Message withdrawn at poster's request.

BeyondThePage · 28/05/2017 10:17

Hi OP - glad you came back...

Can I just ask how often you are early and the one left waiting? Because if you do try to leave enough time, sometimes things must go smoothly - meaning you must just as often be early as late. Or do you not really try to leave enough time at all

flapflops · 28/05/2017 10:18

It basically implies that you think your time is more important than theirs. It's rude and arrogant.

Woolly17 · 28/05/2017 10:18

I'm either 15mins early or 15mins late it seems ... especially if I rely on public transport. It's frustrating but I think most people understand that if we're all taking the train or bus or tube we're no longer 100% in charge of the time it takes. All it takes is one delay or cancellation and that's it you're late. Or of course everything runs to time and you end up early because you've tried to factor in a little bit of wriggle room.
I try to be chilled about it and we all keep in contact via text (even if we're only late by 5mins).

SleepOhHowIMissYou · 28/05/2017 10:57

Interesting posts RaisinShoes. Are you talking about adult ADHD?

I'm always baffled by those who think persistent lateness is deliberate. Why would these people sabotage their lives if they had control over their poor timekeeping? Do they really think people set out to be late because their time is so much more important than others? How does fucking up their day and antagonising the people waiting help them in life? However, It's easier to dismiss this as rudeness than to rationlise and work out that a person who is consistently struggling to be on time clearly has an issue. Which is a close-minded and lazy attitude IMO.

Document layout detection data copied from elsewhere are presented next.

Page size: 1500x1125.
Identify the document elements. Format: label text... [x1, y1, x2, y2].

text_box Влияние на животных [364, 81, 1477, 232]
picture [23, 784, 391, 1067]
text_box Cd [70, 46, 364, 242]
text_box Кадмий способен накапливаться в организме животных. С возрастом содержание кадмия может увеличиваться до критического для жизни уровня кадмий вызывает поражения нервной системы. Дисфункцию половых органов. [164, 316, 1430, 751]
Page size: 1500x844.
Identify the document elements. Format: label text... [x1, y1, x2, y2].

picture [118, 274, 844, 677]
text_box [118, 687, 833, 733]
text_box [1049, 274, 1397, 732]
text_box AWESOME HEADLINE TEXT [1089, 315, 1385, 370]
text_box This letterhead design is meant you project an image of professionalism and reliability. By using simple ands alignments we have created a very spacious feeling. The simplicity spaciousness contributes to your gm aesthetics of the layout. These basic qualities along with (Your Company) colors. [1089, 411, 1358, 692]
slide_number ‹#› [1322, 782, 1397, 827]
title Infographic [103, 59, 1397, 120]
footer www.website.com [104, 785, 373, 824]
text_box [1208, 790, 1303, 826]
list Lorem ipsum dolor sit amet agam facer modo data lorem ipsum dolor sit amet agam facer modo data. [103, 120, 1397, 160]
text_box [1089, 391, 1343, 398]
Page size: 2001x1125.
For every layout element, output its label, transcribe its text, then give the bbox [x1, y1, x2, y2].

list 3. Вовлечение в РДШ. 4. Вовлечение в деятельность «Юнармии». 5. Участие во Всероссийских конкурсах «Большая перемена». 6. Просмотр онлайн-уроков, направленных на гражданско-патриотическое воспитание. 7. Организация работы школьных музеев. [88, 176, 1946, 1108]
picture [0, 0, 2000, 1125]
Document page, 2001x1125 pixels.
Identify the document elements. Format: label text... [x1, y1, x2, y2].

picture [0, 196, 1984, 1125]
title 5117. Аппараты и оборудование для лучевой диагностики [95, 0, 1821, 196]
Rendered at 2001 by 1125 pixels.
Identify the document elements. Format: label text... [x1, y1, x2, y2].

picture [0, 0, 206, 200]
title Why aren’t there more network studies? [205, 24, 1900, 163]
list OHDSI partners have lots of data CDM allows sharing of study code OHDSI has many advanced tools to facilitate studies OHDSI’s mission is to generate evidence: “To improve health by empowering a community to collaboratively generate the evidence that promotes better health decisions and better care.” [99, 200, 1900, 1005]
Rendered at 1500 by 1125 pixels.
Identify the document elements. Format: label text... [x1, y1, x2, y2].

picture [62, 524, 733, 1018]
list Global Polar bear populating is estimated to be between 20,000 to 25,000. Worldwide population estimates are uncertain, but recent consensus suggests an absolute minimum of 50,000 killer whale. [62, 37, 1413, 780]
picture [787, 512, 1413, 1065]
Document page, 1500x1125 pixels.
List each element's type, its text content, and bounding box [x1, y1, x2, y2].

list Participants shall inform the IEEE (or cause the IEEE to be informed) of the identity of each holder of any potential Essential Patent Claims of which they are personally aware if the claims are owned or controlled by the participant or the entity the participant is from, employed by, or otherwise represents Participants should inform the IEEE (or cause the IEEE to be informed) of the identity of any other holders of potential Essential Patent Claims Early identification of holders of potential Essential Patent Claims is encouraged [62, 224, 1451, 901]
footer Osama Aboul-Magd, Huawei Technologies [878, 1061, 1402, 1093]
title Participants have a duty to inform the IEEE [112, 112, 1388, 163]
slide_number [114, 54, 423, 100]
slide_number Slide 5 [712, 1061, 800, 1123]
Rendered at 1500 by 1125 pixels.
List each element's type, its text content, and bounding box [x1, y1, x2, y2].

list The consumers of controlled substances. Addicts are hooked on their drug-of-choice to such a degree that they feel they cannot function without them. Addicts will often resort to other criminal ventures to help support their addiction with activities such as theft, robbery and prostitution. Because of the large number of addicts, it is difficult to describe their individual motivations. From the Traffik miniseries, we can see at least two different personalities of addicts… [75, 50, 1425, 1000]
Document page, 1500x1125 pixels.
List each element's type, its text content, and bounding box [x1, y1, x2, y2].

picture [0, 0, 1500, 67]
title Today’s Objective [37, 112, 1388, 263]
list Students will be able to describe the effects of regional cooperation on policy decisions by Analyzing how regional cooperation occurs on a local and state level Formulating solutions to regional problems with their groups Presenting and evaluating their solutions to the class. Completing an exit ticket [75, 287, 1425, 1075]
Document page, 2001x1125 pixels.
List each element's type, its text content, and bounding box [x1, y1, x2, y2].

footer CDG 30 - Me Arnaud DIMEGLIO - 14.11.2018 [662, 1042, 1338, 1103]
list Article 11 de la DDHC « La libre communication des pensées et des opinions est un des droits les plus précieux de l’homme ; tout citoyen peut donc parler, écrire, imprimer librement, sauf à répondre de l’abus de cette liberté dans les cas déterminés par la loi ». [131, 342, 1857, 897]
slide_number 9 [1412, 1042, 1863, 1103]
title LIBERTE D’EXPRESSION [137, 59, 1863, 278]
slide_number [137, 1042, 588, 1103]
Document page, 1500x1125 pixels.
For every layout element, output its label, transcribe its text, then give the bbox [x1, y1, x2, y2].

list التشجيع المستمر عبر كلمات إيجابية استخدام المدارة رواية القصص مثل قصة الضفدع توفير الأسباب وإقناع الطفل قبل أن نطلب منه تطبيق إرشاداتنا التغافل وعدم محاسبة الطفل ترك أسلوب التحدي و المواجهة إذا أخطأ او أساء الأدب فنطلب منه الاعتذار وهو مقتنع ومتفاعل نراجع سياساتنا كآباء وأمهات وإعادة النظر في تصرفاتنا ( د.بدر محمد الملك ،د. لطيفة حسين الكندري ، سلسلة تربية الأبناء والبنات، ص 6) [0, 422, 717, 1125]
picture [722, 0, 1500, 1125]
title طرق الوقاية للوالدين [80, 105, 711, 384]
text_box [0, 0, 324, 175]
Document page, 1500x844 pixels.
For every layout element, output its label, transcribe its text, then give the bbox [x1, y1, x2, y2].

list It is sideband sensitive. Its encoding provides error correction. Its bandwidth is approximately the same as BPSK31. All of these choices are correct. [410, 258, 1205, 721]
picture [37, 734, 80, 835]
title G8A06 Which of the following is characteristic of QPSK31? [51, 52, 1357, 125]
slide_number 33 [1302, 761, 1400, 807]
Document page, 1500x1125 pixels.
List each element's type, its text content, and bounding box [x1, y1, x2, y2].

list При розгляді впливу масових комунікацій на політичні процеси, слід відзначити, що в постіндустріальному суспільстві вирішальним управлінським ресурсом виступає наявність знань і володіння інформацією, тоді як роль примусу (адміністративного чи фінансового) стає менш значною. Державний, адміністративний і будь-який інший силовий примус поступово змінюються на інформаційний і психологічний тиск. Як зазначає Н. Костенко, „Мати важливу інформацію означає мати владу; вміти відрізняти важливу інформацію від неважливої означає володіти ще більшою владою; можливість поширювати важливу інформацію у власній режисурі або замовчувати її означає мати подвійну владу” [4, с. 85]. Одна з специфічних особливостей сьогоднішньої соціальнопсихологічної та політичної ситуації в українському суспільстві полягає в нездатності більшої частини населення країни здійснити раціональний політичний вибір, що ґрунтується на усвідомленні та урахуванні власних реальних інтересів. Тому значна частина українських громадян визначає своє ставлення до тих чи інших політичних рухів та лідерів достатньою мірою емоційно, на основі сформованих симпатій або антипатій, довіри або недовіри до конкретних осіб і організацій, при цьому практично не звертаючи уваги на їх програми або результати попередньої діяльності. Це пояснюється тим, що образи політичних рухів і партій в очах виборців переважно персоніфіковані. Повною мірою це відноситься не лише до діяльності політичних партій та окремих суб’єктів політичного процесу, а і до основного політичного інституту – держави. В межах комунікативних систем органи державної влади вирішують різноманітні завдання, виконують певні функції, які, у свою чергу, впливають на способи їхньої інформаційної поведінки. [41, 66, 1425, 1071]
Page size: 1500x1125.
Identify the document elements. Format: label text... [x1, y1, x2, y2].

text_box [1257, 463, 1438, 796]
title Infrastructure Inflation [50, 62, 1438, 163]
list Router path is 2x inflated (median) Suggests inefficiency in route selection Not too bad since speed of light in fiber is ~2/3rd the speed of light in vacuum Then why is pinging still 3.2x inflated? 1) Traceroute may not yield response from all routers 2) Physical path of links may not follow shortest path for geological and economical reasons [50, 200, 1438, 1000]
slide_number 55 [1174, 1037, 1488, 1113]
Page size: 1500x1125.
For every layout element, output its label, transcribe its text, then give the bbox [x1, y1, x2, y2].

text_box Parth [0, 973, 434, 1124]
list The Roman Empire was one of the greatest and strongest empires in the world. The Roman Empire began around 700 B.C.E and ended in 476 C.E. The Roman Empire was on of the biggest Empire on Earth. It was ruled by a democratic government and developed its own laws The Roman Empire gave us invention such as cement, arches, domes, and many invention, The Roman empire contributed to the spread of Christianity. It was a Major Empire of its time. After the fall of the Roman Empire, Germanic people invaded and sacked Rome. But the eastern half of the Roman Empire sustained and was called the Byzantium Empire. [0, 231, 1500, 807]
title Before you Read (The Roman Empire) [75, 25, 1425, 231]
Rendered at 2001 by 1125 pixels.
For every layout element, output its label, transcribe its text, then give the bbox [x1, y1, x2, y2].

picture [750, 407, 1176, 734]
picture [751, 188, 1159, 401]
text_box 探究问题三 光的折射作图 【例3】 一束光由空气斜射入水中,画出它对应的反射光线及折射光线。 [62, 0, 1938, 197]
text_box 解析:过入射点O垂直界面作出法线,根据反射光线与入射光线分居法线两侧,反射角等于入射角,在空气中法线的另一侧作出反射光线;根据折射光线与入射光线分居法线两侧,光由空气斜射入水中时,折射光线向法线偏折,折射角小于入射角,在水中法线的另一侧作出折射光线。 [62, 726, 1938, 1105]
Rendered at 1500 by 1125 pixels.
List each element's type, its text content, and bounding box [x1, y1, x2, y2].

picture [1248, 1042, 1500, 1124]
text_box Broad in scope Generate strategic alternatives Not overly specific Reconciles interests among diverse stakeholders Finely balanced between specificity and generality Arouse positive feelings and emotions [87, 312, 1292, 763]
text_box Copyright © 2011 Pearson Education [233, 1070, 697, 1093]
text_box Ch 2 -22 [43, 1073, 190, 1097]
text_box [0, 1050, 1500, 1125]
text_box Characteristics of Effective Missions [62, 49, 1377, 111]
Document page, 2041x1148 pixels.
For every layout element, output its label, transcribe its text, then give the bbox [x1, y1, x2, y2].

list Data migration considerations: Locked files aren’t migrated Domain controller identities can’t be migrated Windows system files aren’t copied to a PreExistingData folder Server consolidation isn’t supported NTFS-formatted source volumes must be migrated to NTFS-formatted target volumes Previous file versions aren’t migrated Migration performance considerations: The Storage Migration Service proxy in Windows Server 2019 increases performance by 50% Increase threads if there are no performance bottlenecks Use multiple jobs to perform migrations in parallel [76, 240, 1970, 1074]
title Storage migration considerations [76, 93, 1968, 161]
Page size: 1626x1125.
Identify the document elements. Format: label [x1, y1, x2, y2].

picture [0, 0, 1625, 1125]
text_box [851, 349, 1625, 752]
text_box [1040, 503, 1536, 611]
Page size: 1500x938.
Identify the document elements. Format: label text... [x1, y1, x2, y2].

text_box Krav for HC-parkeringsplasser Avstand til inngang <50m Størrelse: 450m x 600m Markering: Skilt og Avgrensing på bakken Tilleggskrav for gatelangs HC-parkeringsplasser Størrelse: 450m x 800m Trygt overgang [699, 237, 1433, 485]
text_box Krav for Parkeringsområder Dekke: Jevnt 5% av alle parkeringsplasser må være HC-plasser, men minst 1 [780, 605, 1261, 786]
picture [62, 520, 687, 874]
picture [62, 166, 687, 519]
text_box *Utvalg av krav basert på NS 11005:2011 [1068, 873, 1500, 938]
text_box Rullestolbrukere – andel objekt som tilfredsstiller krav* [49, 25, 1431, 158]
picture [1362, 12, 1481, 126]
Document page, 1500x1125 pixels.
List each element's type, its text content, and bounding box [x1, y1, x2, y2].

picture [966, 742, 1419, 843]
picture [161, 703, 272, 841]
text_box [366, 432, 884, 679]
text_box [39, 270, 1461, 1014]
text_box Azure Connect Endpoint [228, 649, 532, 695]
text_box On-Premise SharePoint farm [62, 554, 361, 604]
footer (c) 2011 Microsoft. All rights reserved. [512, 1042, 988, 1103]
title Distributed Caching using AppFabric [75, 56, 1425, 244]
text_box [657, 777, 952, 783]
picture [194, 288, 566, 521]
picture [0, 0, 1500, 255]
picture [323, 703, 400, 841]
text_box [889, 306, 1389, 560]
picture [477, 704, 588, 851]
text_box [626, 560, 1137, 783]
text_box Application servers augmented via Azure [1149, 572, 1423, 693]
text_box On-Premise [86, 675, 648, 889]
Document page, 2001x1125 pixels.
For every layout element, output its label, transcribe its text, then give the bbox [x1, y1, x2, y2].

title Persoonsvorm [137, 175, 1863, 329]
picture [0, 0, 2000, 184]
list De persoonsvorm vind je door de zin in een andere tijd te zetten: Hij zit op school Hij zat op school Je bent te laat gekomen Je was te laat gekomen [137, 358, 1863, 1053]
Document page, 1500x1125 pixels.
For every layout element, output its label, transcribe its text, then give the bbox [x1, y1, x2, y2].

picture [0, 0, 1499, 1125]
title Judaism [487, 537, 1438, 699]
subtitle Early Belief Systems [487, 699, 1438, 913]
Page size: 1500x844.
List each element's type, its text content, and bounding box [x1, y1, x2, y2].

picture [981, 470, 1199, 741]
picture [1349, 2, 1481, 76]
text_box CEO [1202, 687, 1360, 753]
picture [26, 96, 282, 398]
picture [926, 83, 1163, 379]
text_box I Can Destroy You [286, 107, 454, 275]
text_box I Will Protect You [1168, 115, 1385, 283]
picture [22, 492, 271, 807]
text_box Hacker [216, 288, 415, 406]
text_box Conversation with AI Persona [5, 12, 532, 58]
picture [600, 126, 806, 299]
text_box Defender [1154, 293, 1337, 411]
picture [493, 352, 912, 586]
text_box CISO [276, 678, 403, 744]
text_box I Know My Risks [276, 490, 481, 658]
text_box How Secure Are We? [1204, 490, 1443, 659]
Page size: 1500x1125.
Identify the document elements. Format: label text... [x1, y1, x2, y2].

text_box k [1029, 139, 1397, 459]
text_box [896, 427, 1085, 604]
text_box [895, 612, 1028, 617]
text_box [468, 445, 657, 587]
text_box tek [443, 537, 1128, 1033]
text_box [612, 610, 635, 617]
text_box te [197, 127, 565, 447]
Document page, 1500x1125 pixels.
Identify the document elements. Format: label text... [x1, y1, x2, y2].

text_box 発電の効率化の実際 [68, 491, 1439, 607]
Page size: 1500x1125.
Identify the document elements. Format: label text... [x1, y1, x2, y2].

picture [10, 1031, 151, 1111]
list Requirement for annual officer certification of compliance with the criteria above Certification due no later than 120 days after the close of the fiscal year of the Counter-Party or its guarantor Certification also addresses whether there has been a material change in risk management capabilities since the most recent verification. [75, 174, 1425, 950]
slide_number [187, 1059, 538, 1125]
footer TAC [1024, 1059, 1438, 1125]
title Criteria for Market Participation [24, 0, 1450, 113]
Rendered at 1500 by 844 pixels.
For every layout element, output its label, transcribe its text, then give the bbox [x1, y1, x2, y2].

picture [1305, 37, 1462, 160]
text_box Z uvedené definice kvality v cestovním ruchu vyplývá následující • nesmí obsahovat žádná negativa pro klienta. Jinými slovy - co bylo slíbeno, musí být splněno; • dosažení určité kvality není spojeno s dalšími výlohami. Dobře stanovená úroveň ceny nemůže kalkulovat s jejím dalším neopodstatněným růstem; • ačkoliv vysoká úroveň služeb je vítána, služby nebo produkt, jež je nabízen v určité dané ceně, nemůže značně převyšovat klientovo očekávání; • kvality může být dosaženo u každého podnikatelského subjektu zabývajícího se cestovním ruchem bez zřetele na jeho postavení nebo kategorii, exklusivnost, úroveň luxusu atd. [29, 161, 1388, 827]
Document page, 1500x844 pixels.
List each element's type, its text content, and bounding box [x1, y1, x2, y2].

I remember an exercise in drama school. To accustomise actors to scrutiny, the coach would ask each student to stand and calculate one minute, during this time the whole studio would look directly at them till they sat again. He timed them and most sat down before the minute was up. Two in the class stood for longer, one for nearly three minutes. This person was not enjoying the experience (not attention seeking) and seemed uncomfortable. As the course progressed, this person was the persistently late student.

As Einstein said, "time is relative".

TheRealPooTroll · 28/05/2017 11:05

I do think that if you are meeting with others who are always late then you can be more relaxed about the time. I meet with a lovely friend but she is always at the very least 30 mins late every time we meet. So I aim to get there 15/20 mins late now. I haven't arrived after her yet! And I always try to meet somewhere where I can sit and have a brew and a read so it doesn't matter too much if I'm waiting. I'd be annoyed if I was stood at an entrance somewhere though.

TheRealPooTroll · 28/05/2017 11:10

I think the op has said she can be on time for important things like work, interviews and things with a definite start time though. So it's more that she doesn't see being on time for friends as important rather than she actually has a problem organising herself.

Roussette · 28/05/2017 12:56

i think that people who are always late or who never allow extra time are like that because they hate waiting. like their time must not be wasted or spent waiting so they push that onto others by always being late

^^This. Not for everyone but I do think it can apply for some people who are habitually late. And it is very annoying and selfish. I have a 'late' friend and my god, she hates it if others are late!

As for being berated for turning up early to things, what's it to anyone else? You late people ought to be glad that people do this because if by some miracle you were on time one day, at least you won't be kept waiting.

Unless you suffer from some sort of condition that prohibits time planning, it is beyond selfish to be late all the time. 10 minutes max is fine, anything else is just taking the piss. I bet if you had an interview you'd not be late...

As for having 2 minutes spare before you are due to leave so unpacking the dishwasher or whatever... WHY? Why not just be 2 minutes early? Why end up being late because you've done this, what's so abhorrent about actually being early or on time??

I always allow extra time to get somewhere rather than be late. And bottom line is... the perpetual late people do not allow enough time to get anywhere.